What this algorithm does, is to display mixed directions text. For every character it decides the direction of textflow and wether the next char should be placed to the left or to the right. The latin (LTR) and arabic (RTL) letters are displayed in the right direction by nature. They have a so called “strong” direction. Parentheses, numbers, punctuation and similiar characters have a “weak” or “neutral” direction, which is determined depending on their neighbouring charcters.
Here’s the correct entered text and how it is displayed by the bidi-algorithm:
-
message.title = \u0627\u0644\u0631\u0633\u0627\u0644\u0629 {0}:
-
message.title = الرسالة {0}:
While this might be acceptable for most mixed text with only some “against-the-stream” words, for our case (which is quite common in a properties file) it looks really really wrong, as the parameter placeholder is splitted across the LTR and a RTL part and the opening parantheses (in the RTL part) is mirrored while the closing one is not. Now someone with no bad intention at all tried to correct this (still proper) property and accidentially broke everything without even noticing. The result is above.

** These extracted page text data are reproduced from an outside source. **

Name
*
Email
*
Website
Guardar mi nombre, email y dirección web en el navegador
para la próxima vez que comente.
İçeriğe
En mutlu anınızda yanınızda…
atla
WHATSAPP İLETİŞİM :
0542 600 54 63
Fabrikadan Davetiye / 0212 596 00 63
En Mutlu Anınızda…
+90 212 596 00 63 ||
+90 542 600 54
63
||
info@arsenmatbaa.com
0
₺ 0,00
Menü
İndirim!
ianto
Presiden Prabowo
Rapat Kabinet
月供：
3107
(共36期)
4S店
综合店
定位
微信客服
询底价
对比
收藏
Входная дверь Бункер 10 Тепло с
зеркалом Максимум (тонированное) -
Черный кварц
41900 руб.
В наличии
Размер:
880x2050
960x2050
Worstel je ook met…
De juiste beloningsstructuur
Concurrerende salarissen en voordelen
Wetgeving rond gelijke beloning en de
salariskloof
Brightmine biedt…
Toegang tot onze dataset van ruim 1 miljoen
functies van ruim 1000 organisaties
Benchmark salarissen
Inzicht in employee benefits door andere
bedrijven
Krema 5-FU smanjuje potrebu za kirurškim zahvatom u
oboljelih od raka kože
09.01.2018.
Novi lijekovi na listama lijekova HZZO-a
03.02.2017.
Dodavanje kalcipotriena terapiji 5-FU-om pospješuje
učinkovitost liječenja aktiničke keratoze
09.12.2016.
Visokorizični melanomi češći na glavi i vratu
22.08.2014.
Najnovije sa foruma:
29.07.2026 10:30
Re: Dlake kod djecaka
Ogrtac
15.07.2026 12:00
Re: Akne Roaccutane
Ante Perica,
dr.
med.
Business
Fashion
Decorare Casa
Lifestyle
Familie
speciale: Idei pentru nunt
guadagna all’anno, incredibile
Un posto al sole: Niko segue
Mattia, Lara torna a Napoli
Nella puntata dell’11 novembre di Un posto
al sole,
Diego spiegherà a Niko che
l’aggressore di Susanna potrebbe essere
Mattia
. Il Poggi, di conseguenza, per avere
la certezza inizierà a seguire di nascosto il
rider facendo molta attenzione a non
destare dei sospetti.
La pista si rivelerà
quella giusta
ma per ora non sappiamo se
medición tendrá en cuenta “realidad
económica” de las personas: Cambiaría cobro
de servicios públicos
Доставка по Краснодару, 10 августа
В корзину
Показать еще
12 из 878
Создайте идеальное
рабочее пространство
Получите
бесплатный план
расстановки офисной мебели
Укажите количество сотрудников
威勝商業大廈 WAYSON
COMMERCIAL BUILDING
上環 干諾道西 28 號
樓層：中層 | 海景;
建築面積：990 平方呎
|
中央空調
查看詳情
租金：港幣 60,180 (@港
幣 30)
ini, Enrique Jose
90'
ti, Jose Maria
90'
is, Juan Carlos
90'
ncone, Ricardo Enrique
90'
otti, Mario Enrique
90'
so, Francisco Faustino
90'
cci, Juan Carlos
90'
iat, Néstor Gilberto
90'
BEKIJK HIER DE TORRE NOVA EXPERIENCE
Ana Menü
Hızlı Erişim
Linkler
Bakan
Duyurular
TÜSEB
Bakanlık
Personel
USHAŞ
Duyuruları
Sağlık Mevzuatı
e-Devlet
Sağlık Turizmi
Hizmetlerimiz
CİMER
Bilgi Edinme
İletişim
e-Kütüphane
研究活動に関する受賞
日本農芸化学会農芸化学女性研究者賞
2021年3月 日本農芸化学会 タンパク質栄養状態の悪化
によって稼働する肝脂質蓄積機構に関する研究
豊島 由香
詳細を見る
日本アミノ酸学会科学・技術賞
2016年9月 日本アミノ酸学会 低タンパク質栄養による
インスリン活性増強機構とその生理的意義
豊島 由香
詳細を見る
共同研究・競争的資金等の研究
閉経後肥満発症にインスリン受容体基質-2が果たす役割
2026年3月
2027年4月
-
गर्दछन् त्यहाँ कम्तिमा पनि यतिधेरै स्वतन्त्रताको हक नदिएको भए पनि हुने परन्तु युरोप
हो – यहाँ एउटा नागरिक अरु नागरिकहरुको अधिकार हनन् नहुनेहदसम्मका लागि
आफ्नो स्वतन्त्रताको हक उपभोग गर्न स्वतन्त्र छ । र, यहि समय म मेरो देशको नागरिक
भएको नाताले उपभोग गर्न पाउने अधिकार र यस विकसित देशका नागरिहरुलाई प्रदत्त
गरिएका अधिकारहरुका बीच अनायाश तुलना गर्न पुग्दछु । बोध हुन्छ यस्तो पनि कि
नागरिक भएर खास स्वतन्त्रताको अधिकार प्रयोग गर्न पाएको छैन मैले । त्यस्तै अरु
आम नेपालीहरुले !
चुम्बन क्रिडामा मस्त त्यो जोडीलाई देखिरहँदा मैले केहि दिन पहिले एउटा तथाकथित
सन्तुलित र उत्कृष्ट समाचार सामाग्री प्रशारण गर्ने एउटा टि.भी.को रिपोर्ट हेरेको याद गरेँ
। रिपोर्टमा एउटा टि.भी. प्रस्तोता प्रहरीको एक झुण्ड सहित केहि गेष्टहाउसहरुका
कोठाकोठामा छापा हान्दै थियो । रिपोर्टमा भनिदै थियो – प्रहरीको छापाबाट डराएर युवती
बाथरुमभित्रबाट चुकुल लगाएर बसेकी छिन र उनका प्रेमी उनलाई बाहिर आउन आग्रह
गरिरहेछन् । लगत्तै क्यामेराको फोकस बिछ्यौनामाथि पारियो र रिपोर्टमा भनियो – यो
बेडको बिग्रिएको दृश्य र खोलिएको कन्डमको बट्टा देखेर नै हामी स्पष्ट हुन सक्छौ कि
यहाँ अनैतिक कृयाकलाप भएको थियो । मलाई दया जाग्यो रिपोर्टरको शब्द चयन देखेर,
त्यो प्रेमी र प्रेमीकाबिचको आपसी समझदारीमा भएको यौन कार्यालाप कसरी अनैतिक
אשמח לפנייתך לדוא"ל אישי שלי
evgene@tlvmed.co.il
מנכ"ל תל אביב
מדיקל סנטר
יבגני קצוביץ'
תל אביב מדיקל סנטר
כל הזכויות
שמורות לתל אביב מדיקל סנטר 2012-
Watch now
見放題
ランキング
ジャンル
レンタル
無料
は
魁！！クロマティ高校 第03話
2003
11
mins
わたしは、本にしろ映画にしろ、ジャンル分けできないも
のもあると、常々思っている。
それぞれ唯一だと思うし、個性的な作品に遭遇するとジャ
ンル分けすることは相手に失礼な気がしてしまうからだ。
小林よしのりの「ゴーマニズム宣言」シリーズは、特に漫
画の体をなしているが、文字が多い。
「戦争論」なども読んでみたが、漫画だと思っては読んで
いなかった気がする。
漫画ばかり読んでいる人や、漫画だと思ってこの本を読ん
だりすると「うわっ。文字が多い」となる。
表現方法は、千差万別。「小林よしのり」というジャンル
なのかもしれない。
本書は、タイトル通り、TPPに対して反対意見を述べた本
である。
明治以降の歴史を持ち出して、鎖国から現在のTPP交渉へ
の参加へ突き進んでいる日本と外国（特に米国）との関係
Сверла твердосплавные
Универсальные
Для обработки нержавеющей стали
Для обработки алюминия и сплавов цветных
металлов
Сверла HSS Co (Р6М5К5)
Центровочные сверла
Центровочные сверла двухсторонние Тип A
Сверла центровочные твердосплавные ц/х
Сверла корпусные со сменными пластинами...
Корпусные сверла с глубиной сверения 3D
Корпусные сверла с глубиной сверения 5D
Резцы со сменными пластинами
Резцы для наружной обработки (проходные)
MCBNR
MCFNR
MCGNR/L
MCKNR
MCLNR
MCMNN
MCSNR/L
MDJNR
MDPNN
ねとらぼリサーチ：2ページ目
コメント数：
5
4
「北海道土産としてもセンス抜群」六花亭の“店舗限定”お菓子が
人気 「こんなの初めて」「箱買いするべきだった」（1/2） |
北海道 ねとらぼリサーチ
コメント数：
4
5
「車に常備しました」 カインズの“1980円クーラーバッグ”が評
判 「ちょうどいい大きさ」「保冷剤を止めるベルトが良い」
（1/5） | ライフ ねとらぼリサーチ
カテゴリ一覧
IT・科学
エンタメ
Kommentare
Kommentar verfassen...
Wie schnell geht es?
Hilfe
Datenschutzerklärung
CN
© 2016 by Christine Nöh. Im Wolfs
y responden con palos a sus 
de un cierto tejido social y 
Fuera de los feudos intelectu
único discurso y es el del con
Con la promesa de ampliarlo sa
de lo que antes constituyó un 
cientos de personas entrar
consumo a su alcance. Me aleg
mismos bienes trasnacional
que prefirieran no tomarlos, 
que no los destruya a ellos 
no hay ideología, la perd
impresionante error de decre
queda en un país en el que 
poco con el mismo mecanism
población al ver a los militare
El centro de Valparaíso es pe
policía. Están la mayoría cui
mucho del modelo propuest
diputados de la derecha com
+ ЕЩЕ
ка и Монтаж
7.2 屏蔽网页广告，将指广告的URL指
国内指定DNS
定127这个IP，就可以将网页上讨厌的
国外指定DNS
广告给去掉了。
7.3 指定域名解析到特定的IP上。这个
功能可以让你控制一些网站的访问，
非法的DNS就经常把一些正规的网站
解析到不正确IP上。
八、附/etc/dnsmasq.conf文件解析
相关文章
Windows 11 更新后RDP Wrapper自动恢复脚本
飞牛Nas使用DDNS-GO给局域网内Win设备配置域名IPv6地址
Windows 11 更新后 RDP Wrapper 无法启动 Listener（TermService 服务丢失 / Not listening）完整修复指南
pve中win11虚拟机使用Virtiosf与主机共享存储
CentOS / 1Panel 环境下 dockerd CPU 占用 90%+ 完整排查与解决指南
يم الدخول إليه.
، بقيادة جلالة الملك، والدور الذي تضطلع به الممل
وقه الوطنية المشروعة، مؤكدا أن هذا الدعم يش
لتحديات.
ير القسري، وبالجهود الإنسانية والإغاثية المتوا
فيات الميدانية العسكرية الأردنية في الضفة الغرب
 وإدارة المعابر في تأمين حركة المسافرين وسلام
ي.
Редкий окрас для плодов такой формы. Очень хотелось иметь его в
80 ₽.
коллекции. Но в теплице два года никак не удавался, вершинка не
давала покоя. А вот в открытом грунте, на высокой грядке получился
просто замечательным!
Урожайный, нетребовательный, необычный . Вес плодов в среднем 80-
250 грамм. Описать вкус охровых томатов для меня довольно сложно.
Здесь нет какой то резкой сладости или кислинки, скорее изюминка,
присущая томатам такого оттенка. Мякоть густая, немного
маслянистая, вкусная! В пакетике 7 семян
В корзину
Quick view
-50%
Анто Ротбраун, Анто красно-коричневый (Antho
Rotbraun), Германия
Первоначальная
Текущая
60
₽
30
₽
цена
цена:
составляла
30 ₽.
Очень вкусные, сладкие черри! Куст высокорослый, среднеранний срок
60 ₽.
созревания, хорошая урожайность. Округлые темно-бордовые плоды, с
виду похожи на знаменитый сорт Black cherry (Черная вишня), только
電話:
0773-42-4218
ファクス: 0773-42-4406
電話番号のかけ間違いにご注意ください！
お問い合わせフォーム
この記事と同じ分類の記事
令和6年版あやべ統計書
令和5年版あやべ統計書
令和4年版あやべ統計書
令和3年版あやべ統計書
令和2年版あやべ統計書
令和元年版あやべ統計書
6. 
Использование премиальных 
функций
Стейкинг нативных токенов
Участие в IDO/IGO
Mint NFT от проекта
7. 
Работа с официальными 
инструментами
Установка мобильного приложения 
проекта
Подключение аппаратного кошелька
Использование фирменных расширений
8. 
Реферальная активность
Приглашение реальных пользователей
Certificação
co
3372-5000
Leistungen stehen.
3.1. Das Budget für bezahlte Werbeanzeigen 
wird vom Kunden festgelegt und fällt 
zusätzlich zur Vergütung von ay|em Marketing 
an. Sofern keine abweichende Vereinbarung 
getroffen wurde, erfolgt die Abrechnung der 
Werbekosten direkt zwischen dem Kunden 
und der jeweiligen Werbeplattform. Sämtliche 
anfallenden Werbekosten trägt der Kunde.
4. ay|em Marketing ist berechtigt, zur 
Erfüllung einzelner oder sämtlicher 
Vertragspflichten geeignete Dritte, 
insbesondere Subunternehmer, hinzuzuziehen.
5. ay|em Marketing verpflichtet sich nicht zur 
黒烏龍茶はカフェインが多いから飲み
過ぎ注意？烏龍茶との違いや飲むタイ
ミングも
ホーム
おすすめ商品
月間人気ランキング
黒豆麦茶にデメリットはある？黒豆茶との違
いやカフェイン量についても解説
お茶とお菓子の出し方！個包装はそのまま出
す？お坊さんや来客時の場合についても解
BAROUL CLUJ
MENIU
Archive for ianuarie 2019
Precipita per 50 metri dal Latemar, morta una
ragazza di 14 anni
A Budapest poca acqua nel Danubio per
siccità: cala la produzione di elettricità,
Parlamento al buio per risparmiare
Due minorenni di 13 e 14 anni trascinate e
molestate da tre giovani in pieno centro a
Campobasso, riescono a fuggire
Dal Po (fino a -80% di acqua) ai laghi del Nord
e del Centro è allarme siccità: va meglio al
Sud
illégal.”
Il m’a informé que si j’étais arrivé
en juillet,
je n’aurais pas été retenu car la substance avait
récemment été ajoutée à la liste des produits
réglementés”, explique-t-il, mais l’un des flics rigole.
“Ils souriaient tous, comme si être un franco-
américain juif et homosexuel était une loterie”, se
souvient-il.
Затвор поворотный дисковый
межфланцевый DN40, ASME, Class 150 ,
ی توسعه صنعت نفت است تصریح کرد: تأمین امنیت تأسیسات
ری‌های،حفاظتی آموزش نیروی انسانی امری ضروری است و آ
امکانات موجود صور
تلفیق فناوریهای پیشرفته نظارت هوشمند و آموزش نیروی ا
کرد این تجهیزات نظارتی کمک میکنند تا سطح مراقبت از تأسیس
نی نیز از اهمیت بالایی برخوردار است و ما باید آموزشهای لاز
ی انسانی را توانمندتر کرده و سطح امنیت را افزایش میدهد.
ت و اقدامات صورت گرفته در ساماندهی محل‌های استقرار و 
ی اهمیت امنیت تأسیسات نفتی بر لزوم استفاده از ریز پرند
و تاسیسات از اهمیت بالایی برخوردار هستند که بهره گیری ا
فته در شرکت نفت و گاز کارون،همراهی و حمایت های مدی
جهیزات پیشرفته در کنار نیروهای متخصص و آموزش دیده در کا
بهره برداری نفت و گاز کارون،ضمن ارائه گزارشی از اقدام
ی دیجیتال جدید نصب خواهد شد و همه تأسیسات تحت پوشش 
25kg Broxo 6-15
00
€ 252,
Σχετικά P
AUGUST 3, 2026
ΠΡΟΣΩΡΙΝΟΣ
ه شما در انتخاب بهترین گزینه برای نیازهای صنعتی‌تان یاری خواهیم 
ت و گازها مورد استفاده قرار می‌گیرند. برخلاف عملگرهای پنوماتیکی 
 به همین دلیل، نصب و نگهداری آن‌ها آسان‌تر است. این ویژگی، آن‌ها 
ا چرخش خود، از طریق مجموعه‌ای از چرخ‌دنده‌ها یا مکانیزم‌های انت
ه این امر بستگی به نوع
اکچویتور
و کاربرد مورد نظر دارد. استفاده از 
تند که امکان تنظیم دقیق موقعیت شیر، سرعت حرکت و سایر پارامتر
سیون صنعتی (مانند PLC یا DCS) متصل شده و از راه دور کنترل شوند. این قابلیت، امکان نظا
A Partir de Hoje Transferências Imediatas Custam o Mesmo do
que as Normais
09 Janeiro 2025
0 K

What can be done to prevent this tricky translation bug?
First of all we added a sanity check, that detects broken parameter placeholders:
-
Pattern messageFormatParameter = Pattern.compile("{d{1,2}}");
-
Matcher matcher = messageFormatParameter.matcher(englishValue);
-
while (matcher.find()) {
-
if (!translatedValue.contains(parameter)) error = true;
-
}
Then we corrected the order of the characters in the file.
And finally we inserted an Unicode control character, which prevents the text from being displayed wrong. Now there’s no reason to correct something, and at the same time no opportunity to break something. (Well, if you want or if you act thoughtless, you can break almost everything. But it was too easy before.)
-
message.title = \u0627\u0644\u0631\u0633\u0627\u0644\u0629 {0}:\u200f
-
message.title = الرسالة {0}:
One open thing is, that we still wait for an advanced editor which is not only able to display and handle bidirectional text, but has some fancy features like coloring the text depending on its direction.